*** Opening Recorded information ***
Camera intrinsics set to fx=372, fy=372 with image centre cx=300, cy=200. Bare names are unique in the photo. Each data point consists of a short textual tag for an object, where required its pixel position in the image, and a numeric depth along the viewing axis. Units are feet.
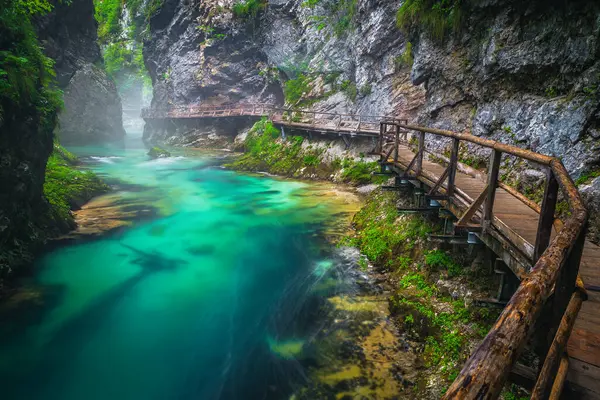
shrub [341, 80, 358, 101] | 78.95
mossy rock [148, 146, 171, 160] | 101.35
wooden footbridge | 4.87
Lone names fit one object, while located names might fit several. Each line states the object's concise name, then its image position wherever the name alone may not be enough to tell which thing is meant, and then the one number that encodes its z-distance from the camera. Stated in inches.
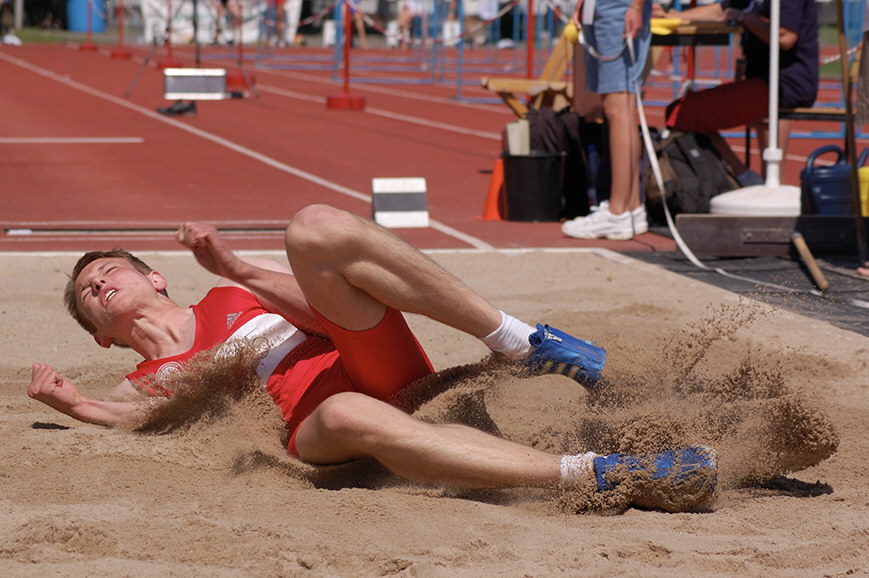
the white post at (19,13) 3034.0
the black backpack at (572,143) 652.7
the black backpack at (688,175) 599.8
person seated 631.2
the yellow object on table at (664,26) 634.2
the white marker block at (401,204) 619.5
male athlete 241.3
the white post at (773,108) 556.7
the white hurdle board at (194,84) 1123.3
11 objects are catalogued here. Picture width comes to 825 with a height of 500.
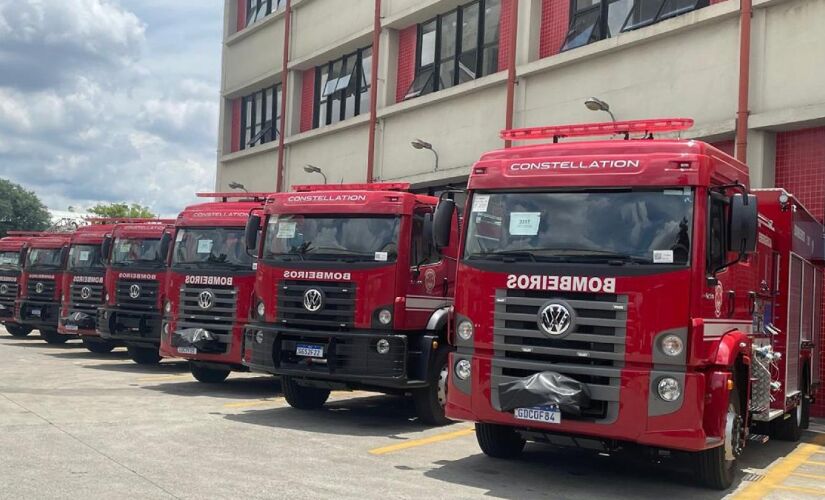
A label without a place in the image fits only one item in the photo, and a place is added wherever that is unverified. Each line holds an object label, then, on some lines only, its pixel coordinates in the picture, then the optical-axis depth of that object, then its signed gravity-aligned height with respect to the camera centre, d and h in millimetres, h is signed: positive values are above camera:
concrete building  13039 +4084
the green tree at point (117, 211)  85438 +5963
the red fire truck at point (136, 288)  16172 -282
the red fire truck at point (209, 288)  13242 -180
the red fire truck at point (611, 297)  7070 -53
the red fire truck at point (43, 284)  21000 -339
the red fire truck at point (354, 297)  10445 -193
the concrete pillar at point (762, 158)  13039 +2035
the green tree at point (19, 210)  78125 +5160
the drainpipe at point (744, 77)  13094 +3186
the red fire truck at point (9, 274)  23484 -164
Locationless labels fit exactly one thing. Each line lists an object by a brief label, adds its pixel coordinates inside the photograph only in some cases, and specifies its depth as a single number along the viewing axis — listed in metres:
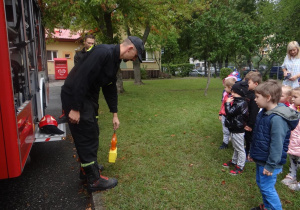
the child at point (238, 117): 3.63
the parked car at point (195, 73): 29.89
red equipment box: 19.73
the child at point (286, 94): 3.61
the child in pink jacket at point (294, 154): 3.35
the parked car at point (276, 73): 22.54
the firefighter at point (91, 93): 2.69
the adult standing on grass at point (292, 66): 4.89
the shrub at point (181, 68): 28.83
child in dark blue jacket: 2.45
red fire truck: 2.34
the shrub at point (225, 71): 19.39
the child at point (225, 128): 4.32
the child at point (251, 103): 3.74
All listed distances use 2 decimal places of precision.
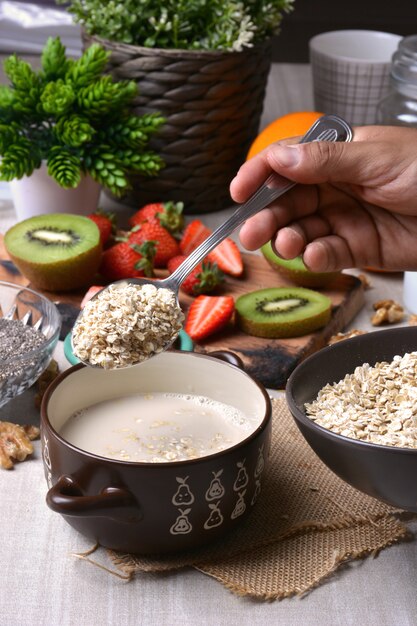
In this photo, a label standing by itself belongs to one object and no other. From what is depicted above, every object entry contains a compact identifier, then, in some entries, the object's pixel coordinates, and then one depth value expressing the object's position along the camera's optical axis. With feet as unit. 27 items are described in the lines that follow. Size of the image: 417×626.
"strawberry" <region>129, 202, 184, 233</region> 3.34
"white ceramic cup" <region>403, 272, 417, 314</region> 3.11
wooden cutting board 2.85
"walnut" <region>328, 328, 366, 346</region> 2.97
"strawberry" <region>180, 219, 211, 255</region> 3.25
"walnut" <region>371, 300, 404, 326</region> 3.08
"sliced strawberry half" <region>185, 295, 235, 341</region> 2.93
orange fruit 3.45
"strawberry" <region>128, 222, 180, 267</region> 3.23
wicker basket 3.34
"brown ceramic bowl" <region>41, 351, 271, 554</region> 2.22
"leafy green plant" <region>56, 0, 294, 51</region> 3.35
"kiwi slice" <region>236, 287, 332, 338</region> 2.95
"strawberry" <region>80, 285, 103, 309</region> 2.98
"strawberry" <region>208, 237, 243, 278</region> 3.22
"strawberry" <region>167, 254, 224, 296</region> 3.09
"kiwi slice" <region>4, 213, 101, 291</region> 3.07
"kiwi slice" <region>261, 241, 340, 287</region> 3.13
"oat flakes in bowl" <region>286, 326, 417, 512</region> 2.19
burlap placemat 2.29
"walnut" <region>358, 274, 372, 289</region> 3.25
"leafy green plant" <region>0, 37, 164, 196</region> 3.23
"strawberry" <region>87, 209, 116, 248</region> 3.25
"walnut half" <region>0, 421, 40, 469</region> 2.55
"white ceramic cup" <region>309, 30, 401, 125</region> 3.83
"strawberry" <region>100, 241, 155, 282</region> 3.15
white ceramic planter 3.35
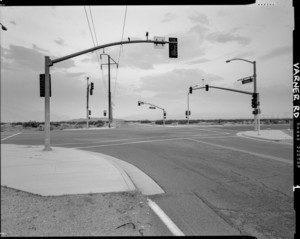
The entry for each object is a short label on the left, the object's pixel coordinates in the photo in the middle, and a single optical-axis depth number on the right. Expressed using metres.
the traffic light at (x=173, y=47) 14.07
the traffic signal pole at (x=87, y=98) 37.77
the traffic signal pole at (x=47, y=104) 11.71
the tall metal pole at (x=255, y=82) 25.09
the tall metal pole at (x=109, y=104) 42.29
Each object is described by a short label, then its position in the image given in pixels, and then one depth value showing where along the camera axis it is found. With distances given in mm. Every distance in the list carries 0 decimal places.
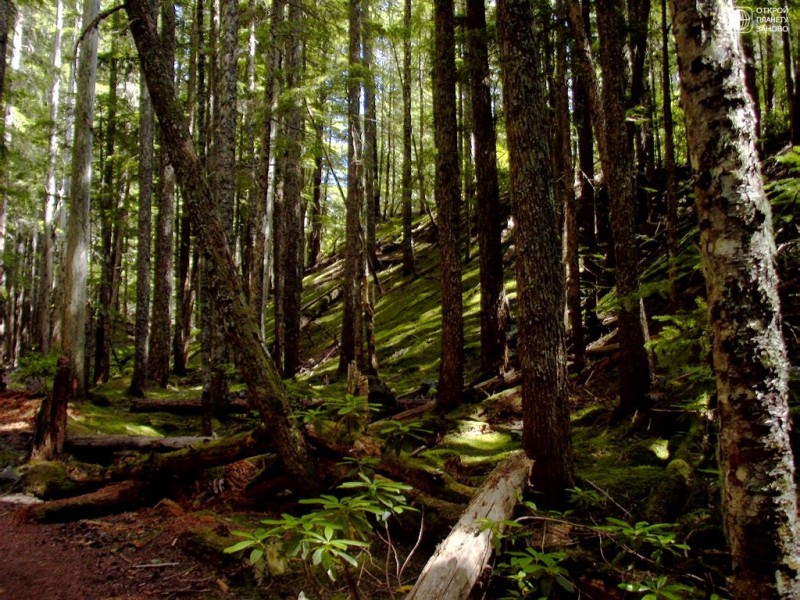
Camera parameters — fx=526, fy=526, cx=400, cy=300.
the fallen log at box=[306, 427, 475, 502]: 5660
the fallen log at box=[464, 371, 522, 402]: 10266
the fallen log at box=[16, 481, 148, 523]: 6113
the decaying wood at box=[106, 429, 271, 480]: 6363
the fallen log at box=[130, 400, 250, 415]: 12391
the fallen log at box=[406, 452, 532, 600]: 3135
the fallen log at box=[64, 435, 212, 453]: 8249
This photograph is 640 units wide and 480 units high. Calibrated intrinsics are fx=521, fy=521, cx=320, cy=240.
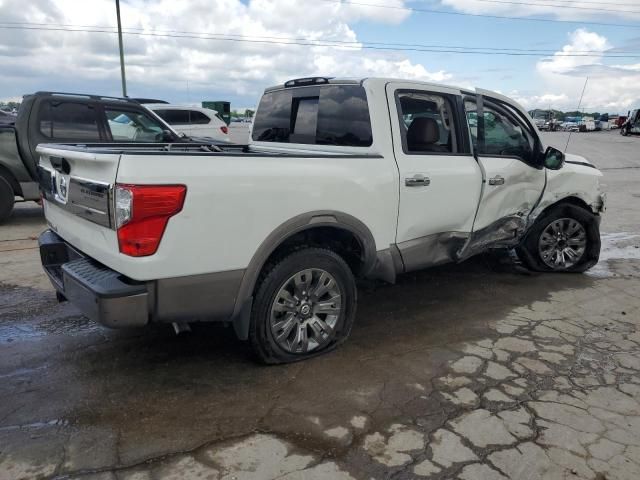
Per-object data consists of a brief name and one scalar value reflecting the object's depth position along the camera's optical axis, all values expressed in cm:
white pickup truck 274
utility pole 2077
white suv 1298
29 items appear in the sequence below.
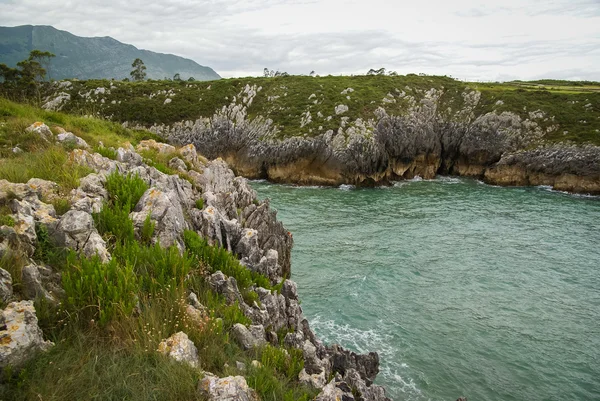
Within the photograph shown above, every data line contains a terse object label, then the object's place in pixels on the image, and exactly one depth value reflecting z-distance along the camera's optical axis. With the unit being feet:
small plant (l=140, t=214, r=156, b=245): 26.61
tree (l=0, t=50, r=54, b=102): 182.39
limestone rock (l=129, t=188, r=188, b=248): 27.76
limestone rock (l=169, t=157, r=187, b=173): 51.60
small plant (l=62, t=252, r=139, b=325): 18.49
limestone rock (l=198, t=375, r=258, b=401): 15.93
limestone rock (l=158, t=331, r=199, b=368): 17.83
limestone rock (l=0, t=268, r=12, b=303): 17.19
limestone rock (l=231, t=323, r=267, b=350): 22.04
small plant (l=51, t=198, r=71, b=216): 25.88
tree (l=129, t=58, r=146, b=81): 342.03
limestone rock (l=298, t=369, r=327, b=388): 22.04
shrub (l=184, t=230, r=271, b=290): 28.73
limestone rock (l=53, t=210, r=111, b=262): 22.63
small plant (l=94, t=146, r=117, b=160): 41.48
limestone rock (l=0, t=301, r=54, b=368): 15.01
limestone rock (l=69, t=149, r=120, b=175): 34.48
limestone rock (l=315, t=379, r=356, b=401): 20.25
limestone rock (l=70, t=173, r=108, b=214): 26.11
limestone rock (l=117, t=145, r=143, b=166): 41.98
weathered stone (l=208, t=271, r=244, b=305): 25.66
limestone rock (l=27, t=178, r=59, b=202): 26.66
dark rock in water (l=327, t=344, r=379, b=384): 31.41
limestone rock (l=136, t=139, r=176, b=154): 56.16
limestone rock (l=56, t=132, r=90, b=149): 41.19
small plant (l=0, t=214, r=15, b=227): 20.97
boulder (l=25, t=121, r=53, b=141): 40.93
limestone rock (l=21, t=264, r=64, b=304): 18.44
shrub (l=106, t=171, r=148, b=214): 30.35
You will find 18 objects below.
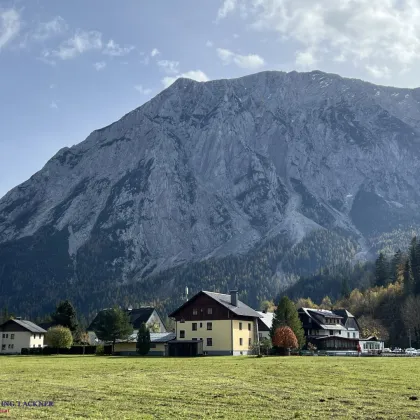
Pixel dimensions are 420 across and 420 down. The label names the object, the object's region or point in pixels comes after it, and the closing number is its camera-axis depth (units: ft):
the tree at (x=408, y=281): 454.40
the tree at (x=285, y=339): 268.00
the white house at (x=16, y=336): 394.73
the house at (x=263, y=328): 368.73
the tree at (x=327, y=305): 608.43
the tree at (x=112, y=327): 323.37
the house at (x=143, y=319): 428.97
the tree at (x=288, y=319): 298.97
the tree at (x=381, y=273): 577.02
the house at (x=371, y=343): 396.98
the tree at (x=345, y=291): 594.00
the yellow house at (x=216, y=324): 305.12
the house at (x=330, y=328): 393.70
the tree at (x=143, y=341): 288.30
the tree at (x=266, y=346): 286.17
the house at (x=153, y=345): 302.45
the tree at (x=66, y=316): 395.14
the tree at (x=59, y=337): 327.06
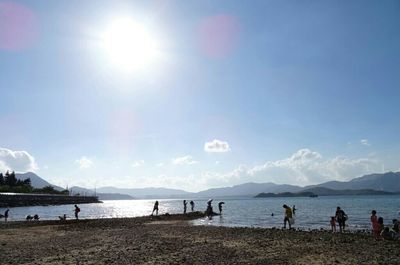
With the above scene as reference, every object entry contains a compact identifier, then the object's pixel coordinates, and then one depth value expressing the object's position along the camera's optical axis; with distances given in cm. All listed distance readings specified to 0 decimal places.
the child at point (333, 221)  3249
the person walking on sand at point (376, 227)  2684
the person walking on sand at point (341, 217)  3130
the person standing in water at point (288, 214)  3559
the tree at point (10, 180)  18788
*** Closing Recorded information ***
**Exercise aim:** Treat the line with "child in dark blue jacket: 2.45" as the start and the line with "116, 248</region> 3.25" as the end, and return exactly that span of the data above, both ends included, without pictures.

**Expected answer:**
child in dark blue jacket: 2.45
red fire truck: 2.34
the shrub at point (225, 71): 19.39
the child at point (225, 128): 4.32
the child at point (251, 103): 3.74
All listed distances use 2 decimal places of precision.
In this photo, a label standing by itself belongs to one object and no other. From what is depicted above, every object entry contains a compact identifier, then, in some entries, the object's pixel coordinates, and then one depth value expressing the object's position along the camera's optical axis. With feet as unit. 27 items are described in the lines that follow. Size of the image: 417×626.
"strawberry" <region>129, 202, 184, 233</region> 3.34
"white ceramic cup" <region>403, 272, 417, 314</region> 3.11
wooden cutting board 2.85
"walnut" <region>328, 328, 366, 346</region> 2.97
"strawberry" <region>180, 219, 211, 255</region> 3.25
"walnut" <region>371, 300, 404, 326</region> 3.08
"sliced strawberry half" <region>185, 295, 235, 341</region> 2.93
orange fruit 3.45
"strawberry" <region>128, 222, 180, 267</region> 3.23
wicker basket 3.34
"brown ceramic bowl" <region>41, 351, 271, 554</region> 2.22
"leafy green plant" <region>56, 0, 294, 51</region> 3.35
"kiwi slice" <region>236, 287, 332, 338</region> 2.95
"strawberry" <region>80, 285, 103, 309</region> 2.98
"strawberry" <region>208, 237, 243, 278</region> 3.22
"strawberry" <region>167, 254, 224, 296</region> 3.09
"kiwi slice" <region>4, 213, 101, 291</region> 3.07
"kiwi slice" <region>261, 241, 340, 287</region> 3.13
"oat flakes in bowl" <region>286, 326, 417, 512</region> 2.19
burlap placemat 2.29
"walnut" <region>358, 274, 372, 289</region> 3.25
"leafy green plant" <region>0, 37, 164, 196</region> 3.23
"strawberry" <region>87, 209, 116, 248</region> 3.25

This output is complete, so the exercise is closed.